ZL Technologies is also upset about the Magic Quadrant. So much so that they've decided to take legal action against Gartner. The ZL claim is that Gartner only places its clients in the Magic Quadrant. Could be. I know that I've seen some suspicious looking quadrants in my day. And as a publicity stunt, this is doing a lot of favors for ZL, a company I'd never heard of before the lawsuit.

But I do think they have a valid point here. Gartner sells a lot of reports and services to a lot of companies, and it also includes many of those companies in its research. If IBM is going to pay Gartner millions of dollars for a report on the future of Z/OS in the market, is it possible that the contract is balanced upon a Magic Quadrant inclusion?

These types of lawsuits aren't black and white. I'm sure there is a lot of gray here, and Gartner probably walks the line with many policies in place to act as a firewall.

The actual report charts certainly support ZL's claim that Gartner favors massive companies in its Magic Quadrant. IBM effectively lives there in almost every category, and it's rare that a non-public company makes it in there. It does happen, though.

But on the other side of the fence, when it comes to gigantic projects, like world wide coordinated enterprise software development, it is the gigantic companies that are best suited to execute, when speaking generically. I think that ZL Technologies, and many Gartner report purchasers, miss the fact that many of the firms in these charts are well suited to very specific needs. Gartner reports focus on the very broad, unless you pay them lots of money for a custom report. In very broad terms, of course IBM is going to be your best bet: No matter what weird edge case you have, IBM has probably dealt with it somewhere.

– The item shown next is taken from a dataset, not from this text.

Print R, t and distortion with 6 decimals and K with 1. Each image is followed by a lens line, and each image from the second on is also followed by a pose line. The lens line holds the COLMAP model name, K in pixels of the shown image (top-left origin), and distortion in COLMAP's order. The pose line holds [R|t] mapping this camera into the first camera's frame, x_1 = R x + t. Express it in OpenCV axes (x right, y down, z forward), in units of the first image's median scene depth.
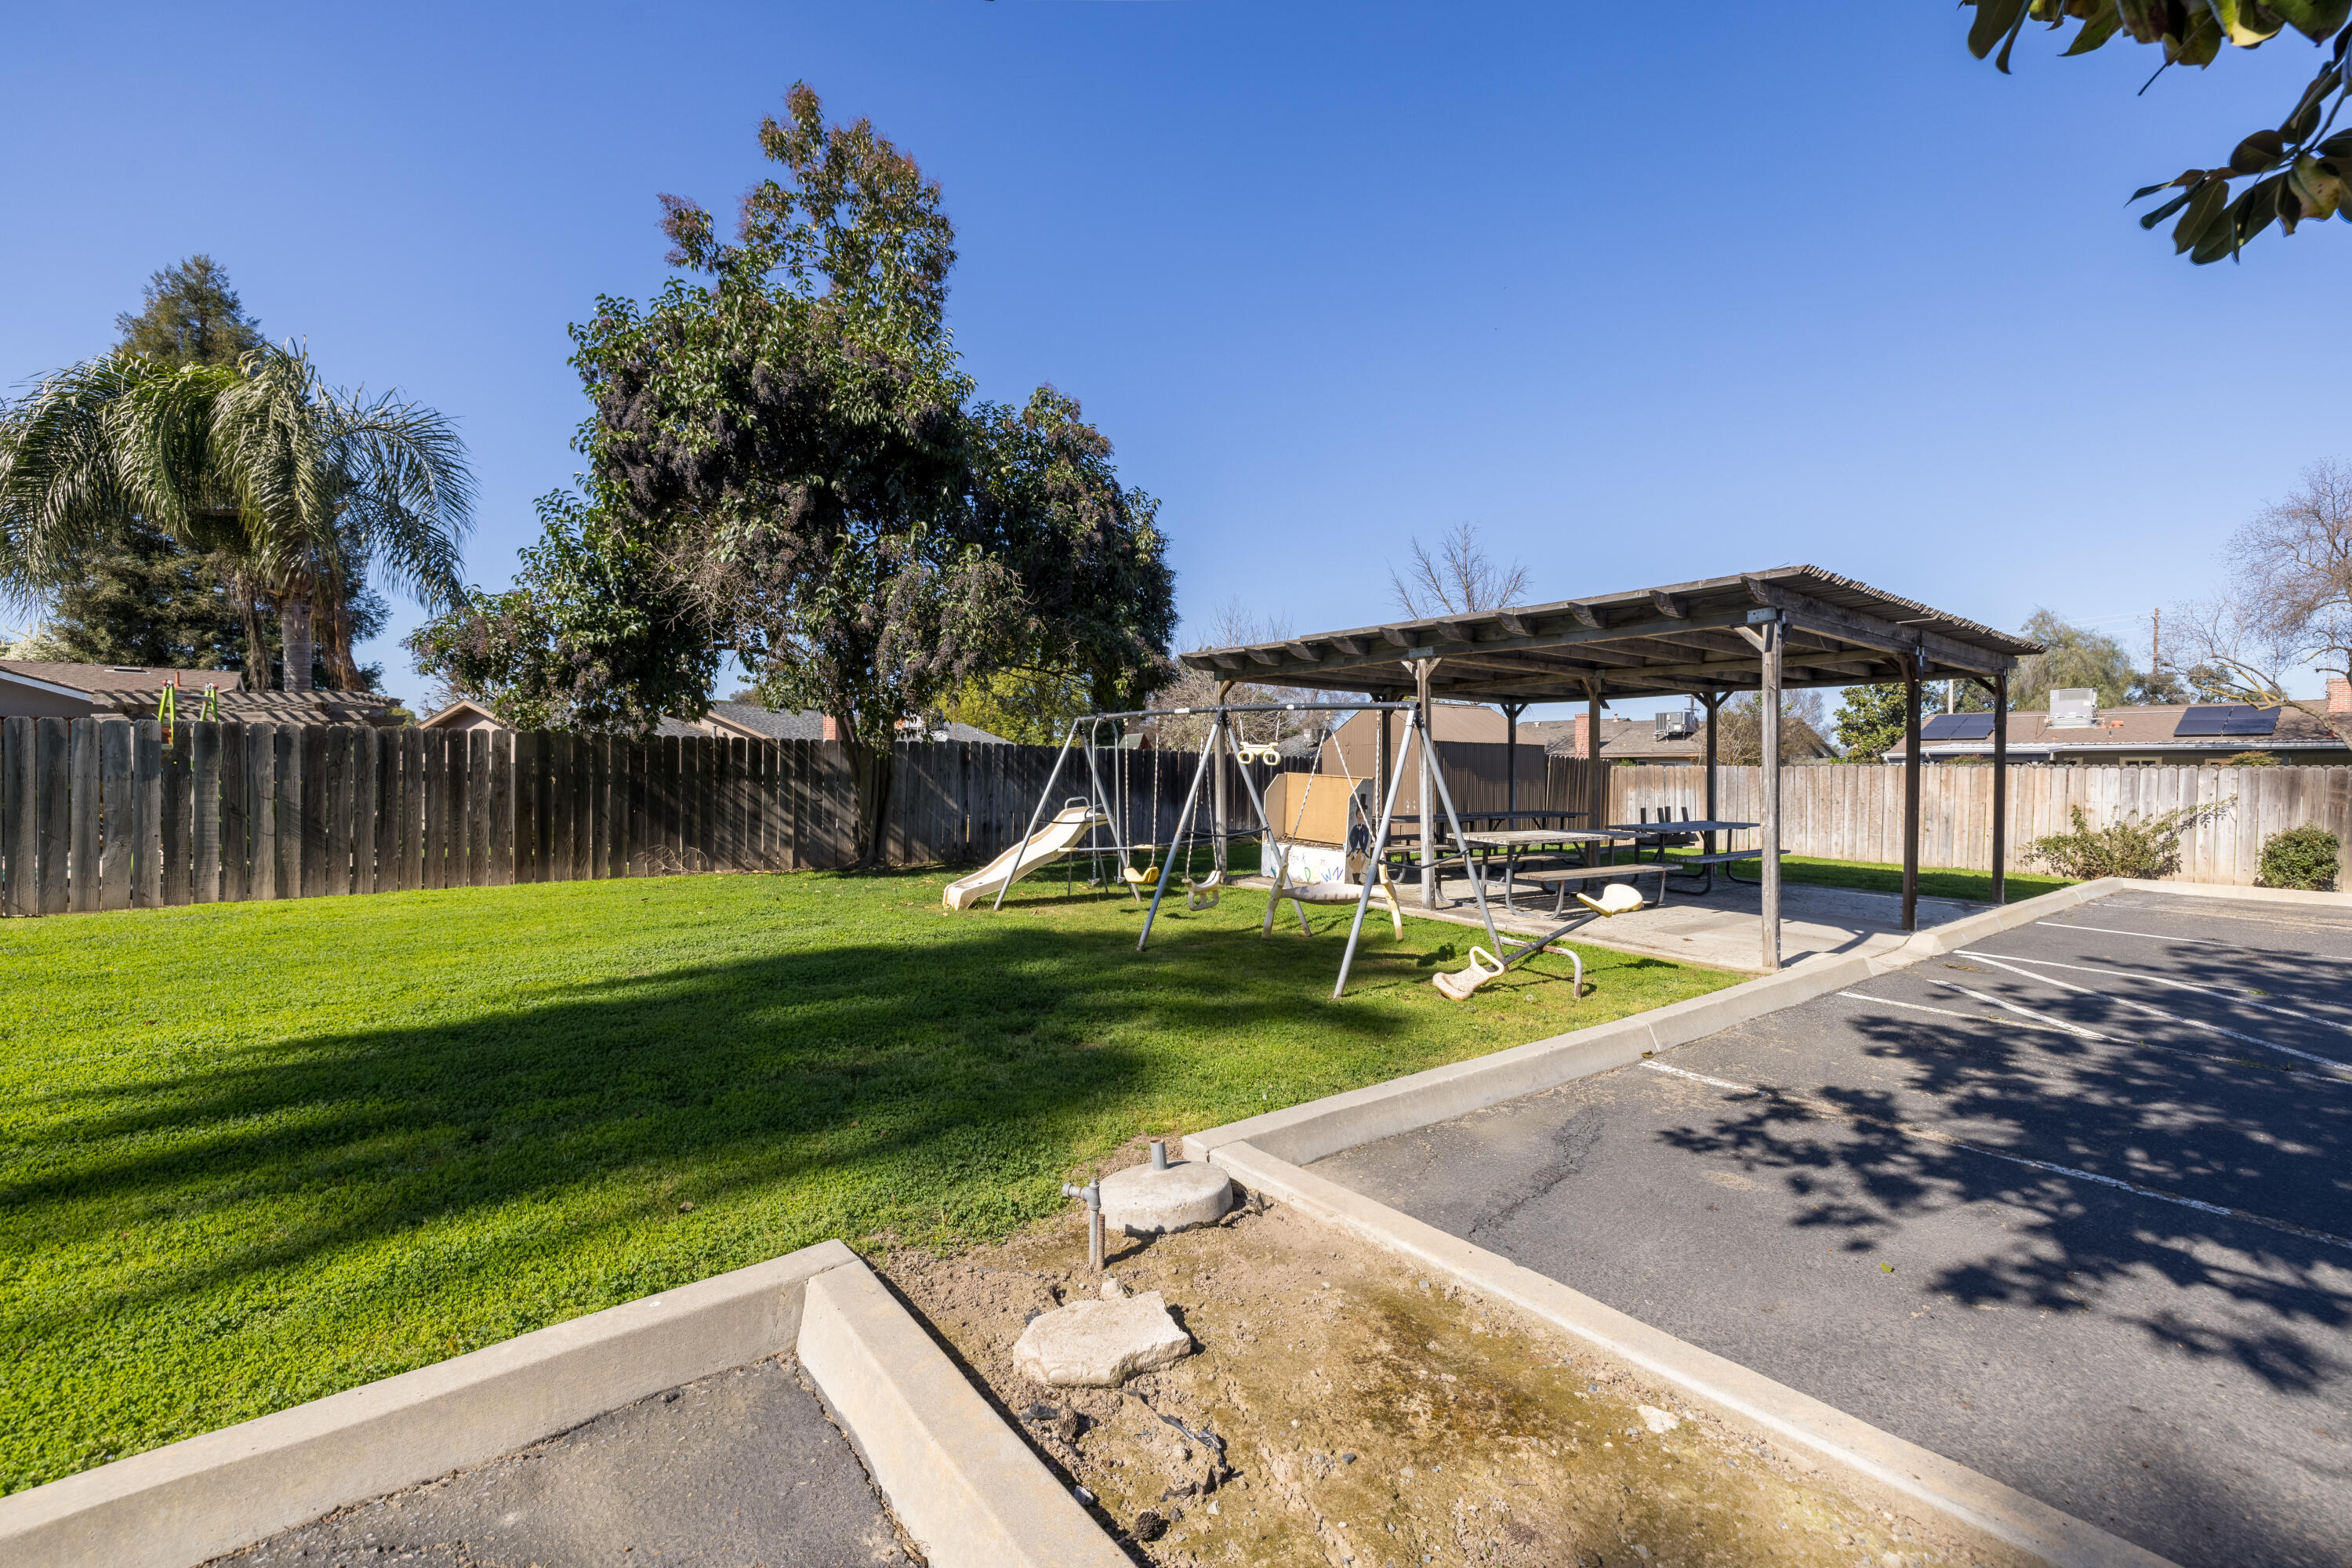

But that doesn't mean a smaller firm can't be just as effective at executing on a project. Gartner's simply showing off the generalists. The United States usually wins the most gold medals at the Olympics, but that doesn't mean it will always win the Biathlon.

Finally, Gartner does employ some supremely smart people, and it's $10,000-a-day consultants are worth every penny. But at the end of the day, no consultant can replace your own time-consuming, painstaking hard work and research. Gartner and any other consulting firm are not remedies; they are a tools to be applied where most effective. They are also sources of information. But you wouldn't let your hammer and radio choose what kind of engine you put in your car, would you?

ZL Technologies is putting out a call for like-minded Gartner haters.